Goo seems almost inevitable. It should not be a big problem, of itself;
the definition of Goo (for those not familiar with the problem) is that
of a nanomachine that will use any available energy and raw material to
reproduce itself periodically.  If it reproduces at 2x per year you have
one problem, relatively minor; if it reproduces at 512x per minute, you have 
quite another.

Goo will probably be built out of destructable materials, or with various
lethal trapdoors, like death in sunlight or at some laser frequency.  The
real danger is heuristic Goo that changes its spots.  It's at this point
that you start to rely on Good Guy Goo that's smarter and replicates 
faster than Bad Guy Goo and lies down and dies altruistically when it's
finished with the Bad Goo. 

The impact of this level of technology on society must not be underestimated.
I think it may pick us up and tear along the dotted line.  
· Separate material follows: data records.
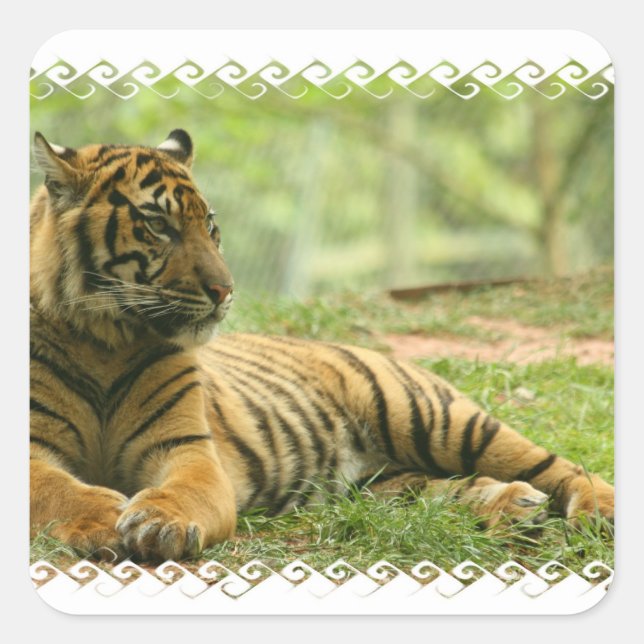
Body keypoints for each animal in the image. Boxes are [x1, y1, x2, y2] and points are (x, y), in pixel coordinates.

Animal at [30, 129, 614, 562]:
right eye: (157, 224)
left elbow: (184, 490)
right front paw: (107, 518)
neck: (105, 341)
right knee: (447, 491)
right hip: (387, 484)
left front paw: (156, 519)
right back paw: (516, 507)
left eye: (211, 227)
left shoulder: (187, 447)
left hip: (434, 417)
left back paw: (596, 511)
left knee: (560, 466)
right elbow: (54, 489)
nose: (225, 290)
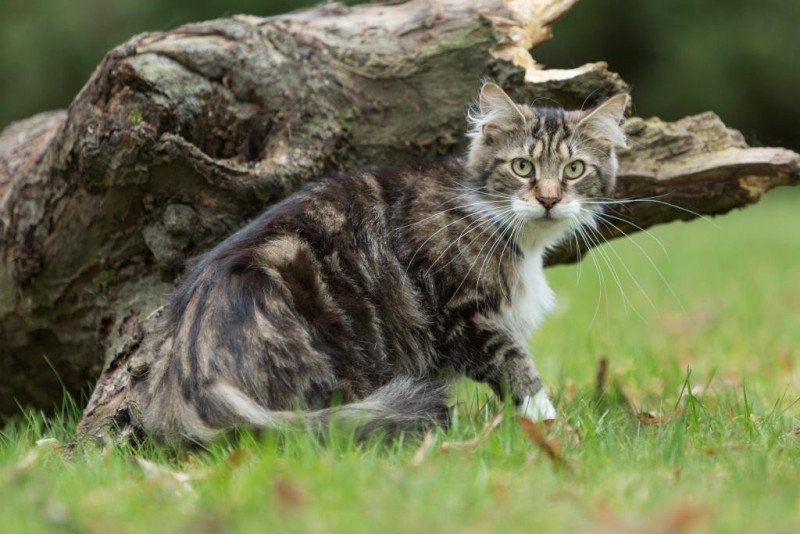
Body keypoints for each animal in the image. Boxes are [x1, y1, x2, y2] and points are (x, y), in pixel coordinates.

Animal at [131, 82, 628, 444]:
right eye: (523, 167)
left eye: (574, 170)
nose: (548, 199)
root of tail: (188, 372)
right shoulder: (463, 314)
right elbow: (520, 370)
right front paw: (555, 427)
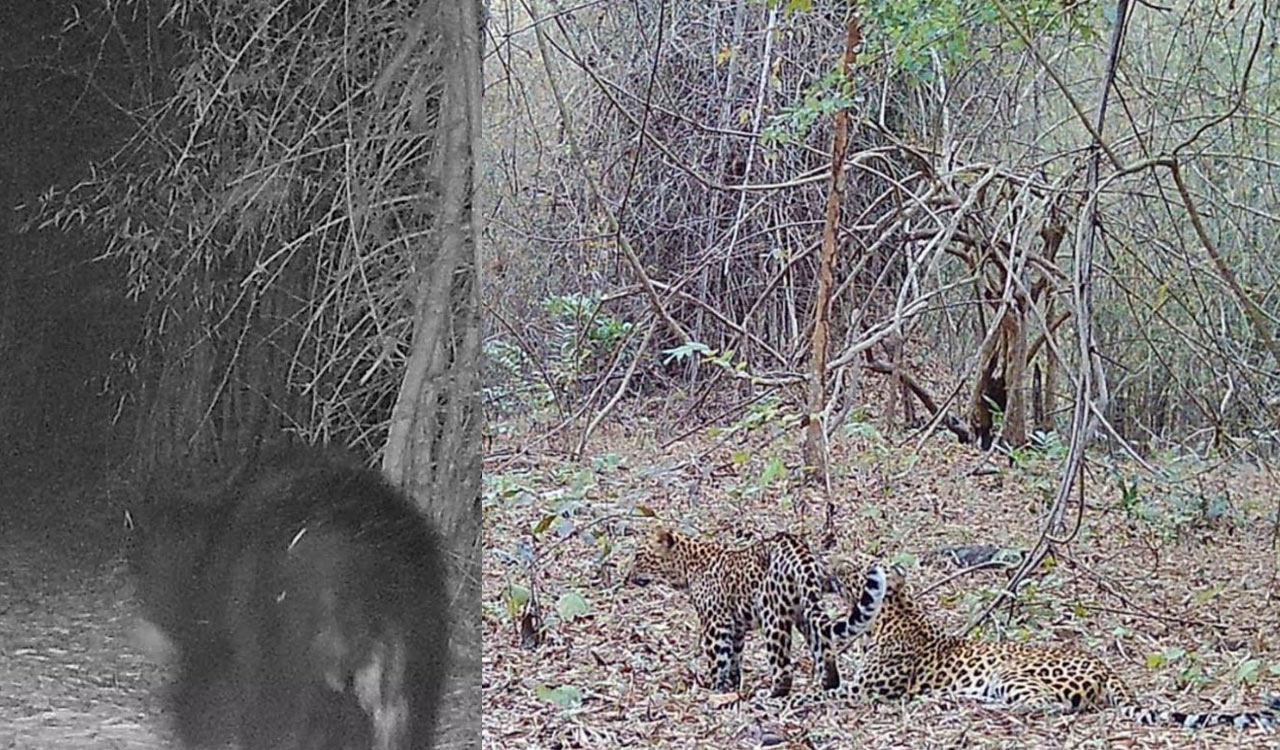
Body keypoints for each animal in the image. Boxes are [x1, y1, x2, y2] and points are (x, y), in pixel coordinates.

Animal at [626, 526, 887, 698]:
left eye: (639, 556)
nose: (626, 576)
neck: (687, 566)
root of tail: (798, 550)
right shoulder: (735, 626)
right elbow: (734, 656)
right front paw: (732, 685)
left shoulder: (716, 623)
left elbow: (718, 658)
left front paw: (714, 689)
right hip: (805, 610)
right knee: (825, 649)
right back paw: (827, 685)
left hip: (773, 615)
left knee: (783, 668)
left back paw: (772, 694)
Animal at [808, 566, 1280, 729]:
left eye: (851, 572)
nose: (833, 570)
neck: (897, 615)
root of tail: (1108, 668)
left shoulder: (866, 689)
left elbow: (827, 692)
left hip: (1012, 673)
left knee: (1045, 705)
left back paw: (969, 703)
In some respects, the AIDS viruses look like engineered nanomachines.
They attack the body in a way that's almost too clever for nature to have
come up with; they are a meta-disease.   Before the AIDS crisis is over, 
we may have to build up enough nanotechnology to confront AIDS on the
viral level with tailored organisms that parasitize the AIDS virus or
neutralize it in some other way.  This should be the gateway to
serious cellular-level nanotechnology, such as repair of damaged DNA,
and should enable us to deal with cancer and other viral disorders.